The total expenditure estimate for FY25 stands at ₹ 48.2 lakh crore, out of which the government has spent only 20% in the first quarter. Finally coming to the loans disbursed, the figure stands at ₹ 30009 crore, which is 17.5% of the entire year’s estimate. 

Future Targets of Government 

During the Budget announcement, the finance minister suggested that the fiscal deficit in India will be lowered further in the upcoming financial year. In FY26, the government expects to bring down the fiscal deficit to 4.5% of the GDP.  

What does a decreasing fiscal deficit imply?
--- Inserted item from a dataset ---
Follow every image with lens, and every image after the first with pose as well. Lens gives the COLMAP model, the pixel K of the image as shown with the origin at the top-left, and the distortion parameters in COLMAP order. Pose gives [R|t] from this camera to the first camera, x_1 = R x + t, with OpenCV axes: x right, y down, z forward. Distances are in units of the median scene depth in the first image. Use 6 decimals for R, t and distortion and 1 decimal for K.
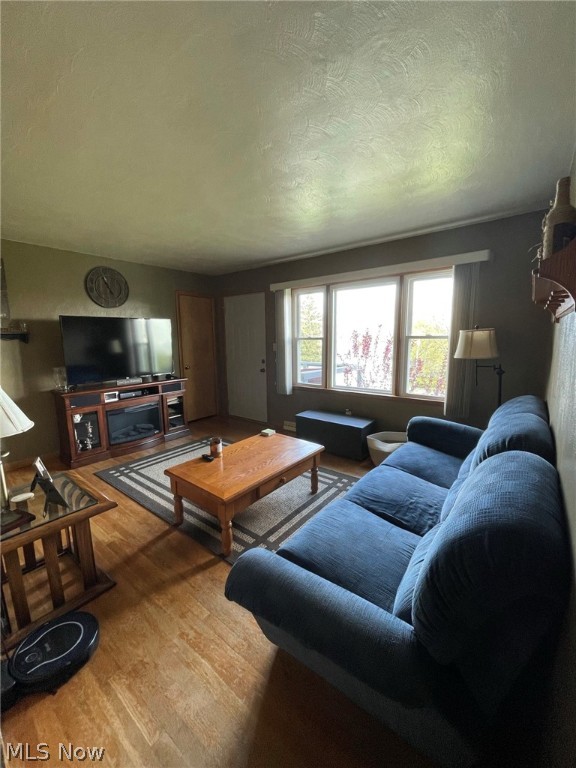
lens RADIAL K [[310.1, 0, 287.6], [0, 310.1, 384.3], [0, 0, 1]] dist [-0.004219, -0.000168]
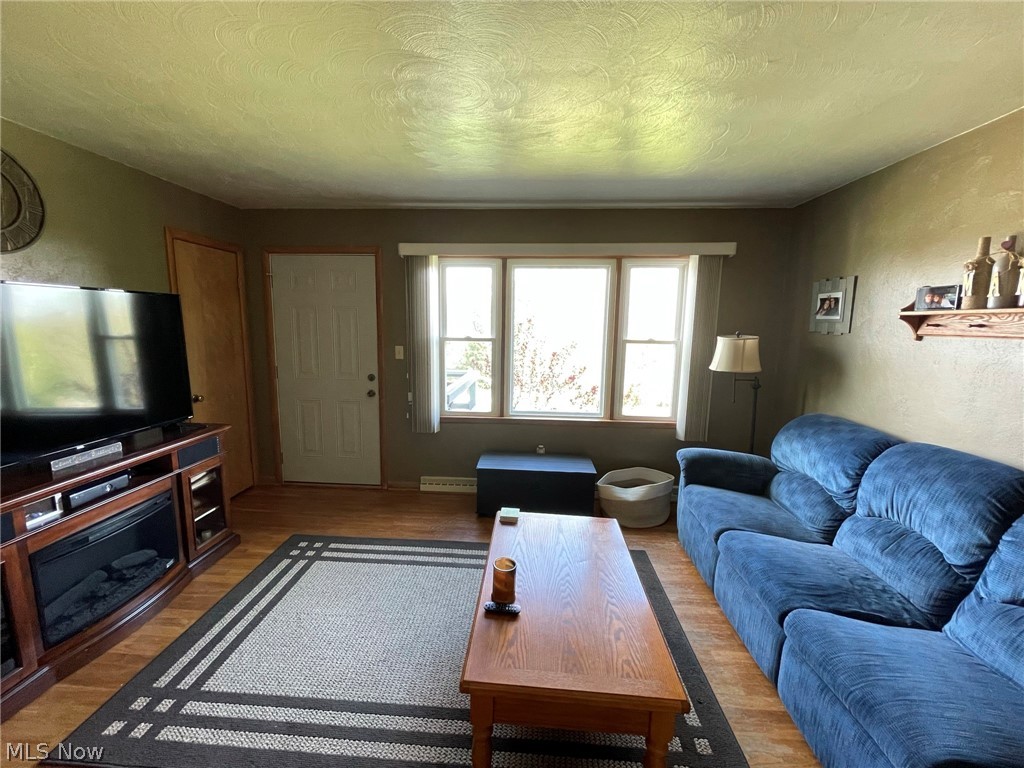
lens RADIAL K [[413.4, 0, 510.4], [0, 413.4, 384.1], [0, 0, 1]] dist [-0.004219, -0.000168]
pose [[0.819553, -0.059508, 0.569906, -0.366988], [0.061646, 0.997977, 0.015555, -0.070869], [-0.569678, 0.022384, 0.821563, 0.295306]]
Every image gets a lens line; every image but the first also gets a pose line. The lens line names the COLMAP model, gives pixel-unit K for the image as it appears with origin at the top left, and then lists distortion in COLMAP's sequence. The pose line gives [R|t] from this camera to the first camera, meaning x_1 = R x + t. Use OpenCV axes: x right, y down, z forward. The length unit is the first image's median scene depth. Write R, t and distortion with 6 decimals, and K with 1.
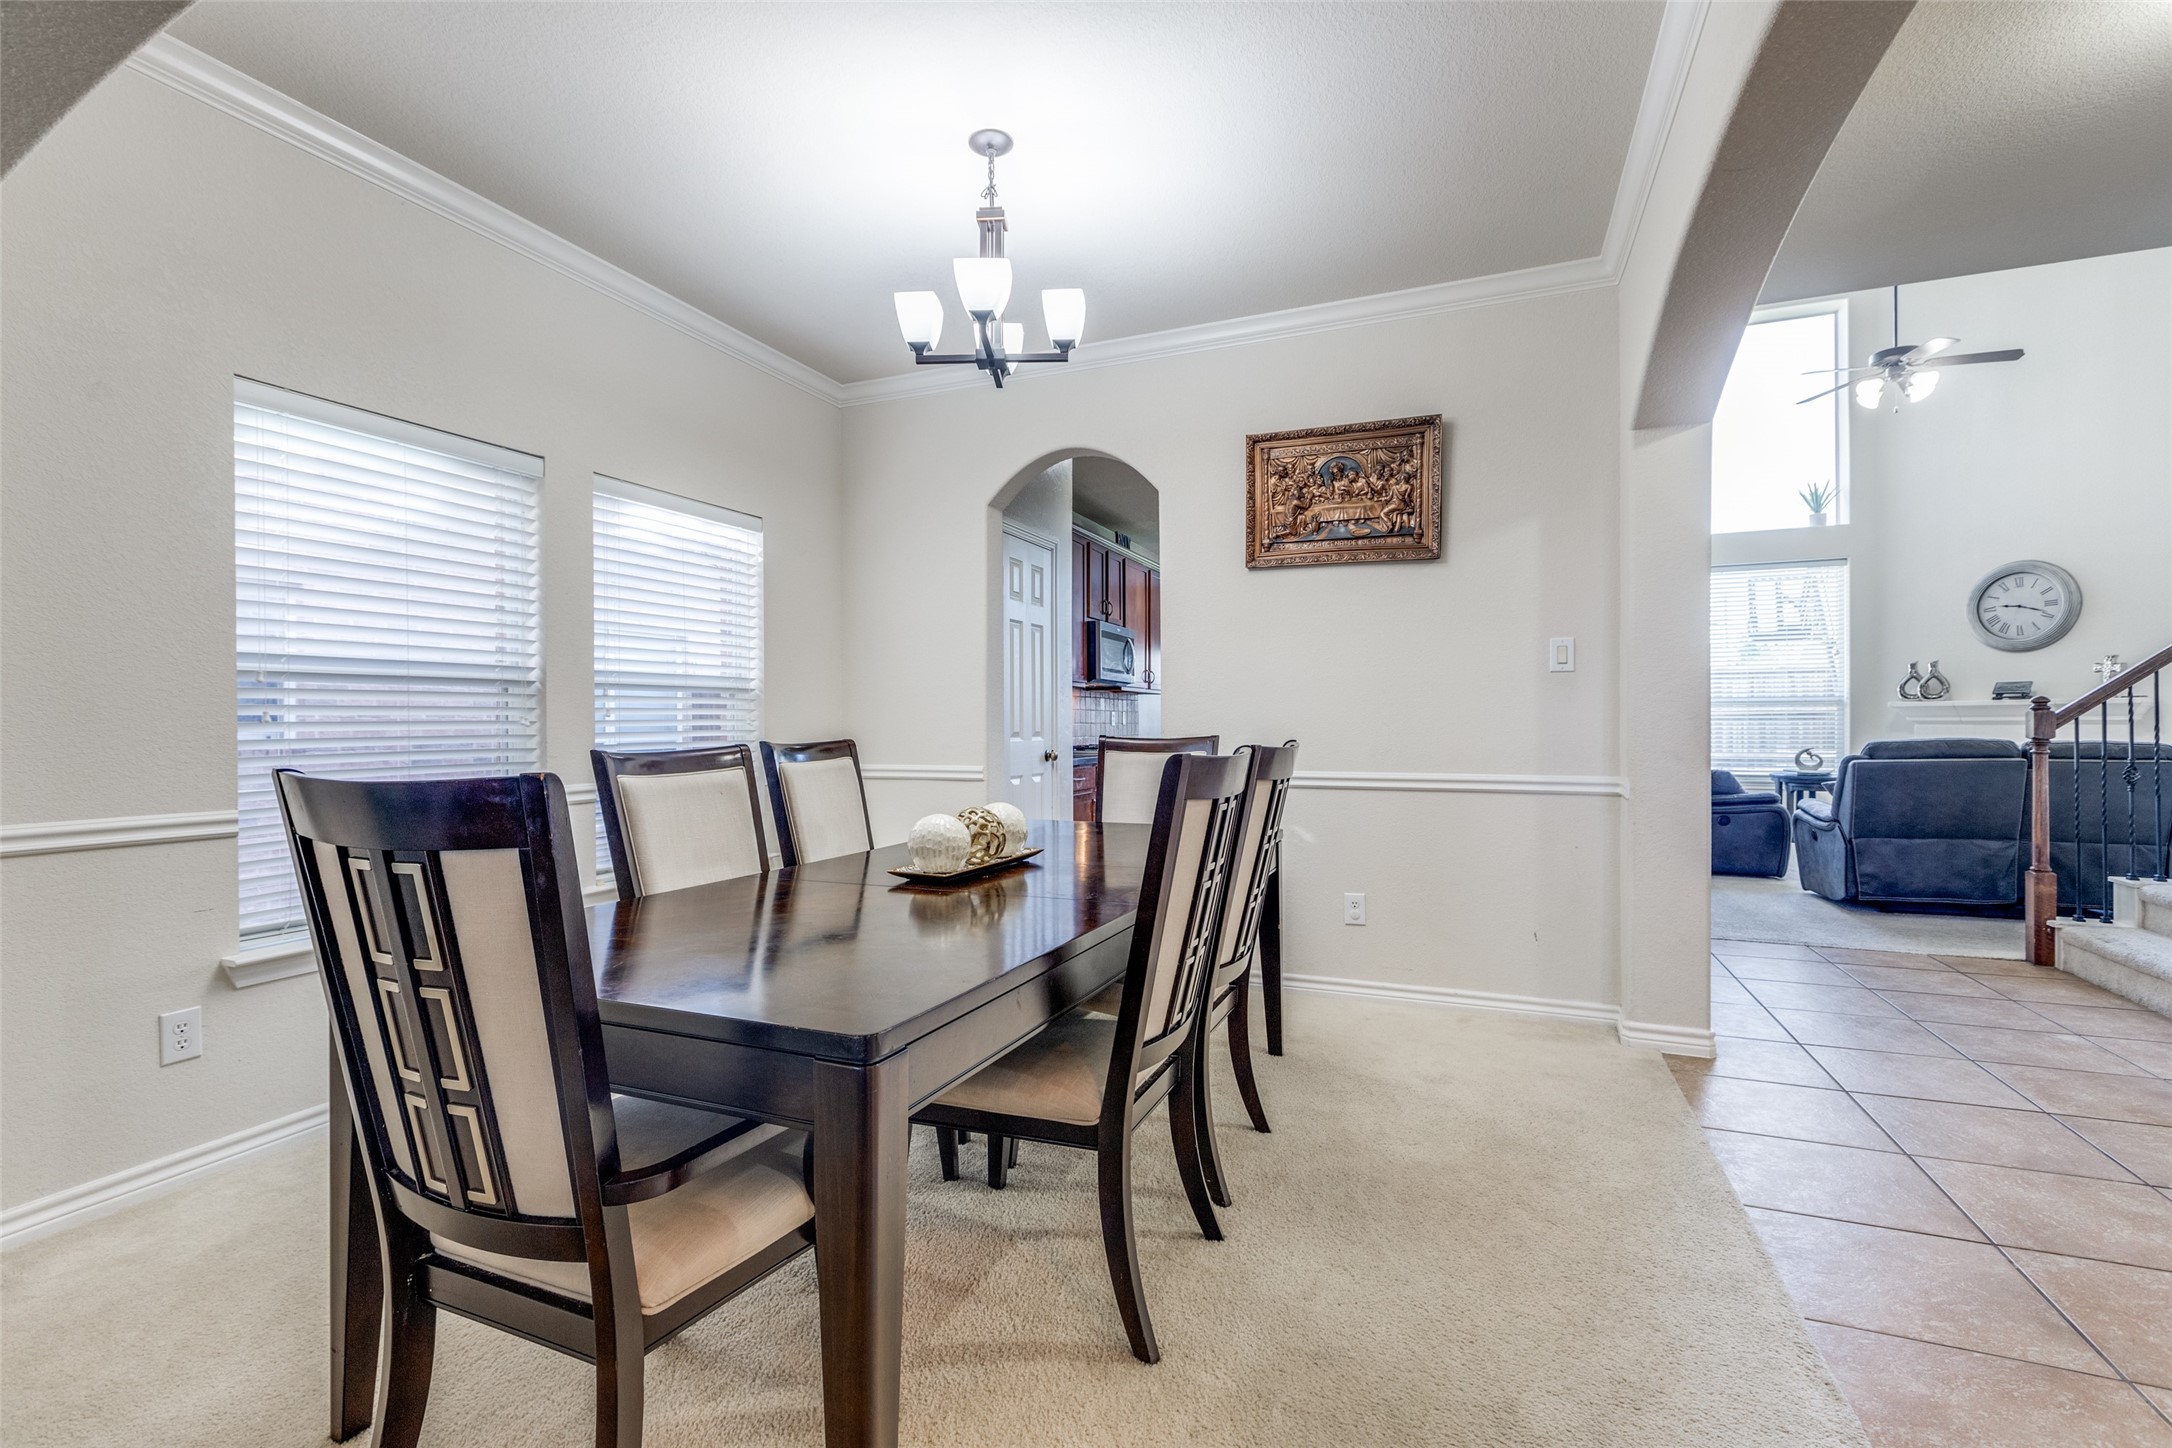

A decreasing fiscal deficit is a positive thing for an economy as it refers to the difference between the income earned by the government and its expenditures. The amount that a government has to borrow from outside can be referred to as a fiscal deficit. In FY2025’s first quarter, this deficit has come down to ₹ 1.36 lakh crore or 8.4% of the total fiscal deficit estimate for the year which is ₹ 16.13 lakh crore.  When the fiscal deficit decreases, it means the government has to borrow less money from international sources like the IMF or other countries. This mainly indicates the growing self-dependence of the nation. However, while the dividend received from RBI has significantly helped the government to decrease the deficit, reduced capex expenditure means less investments and development of the country.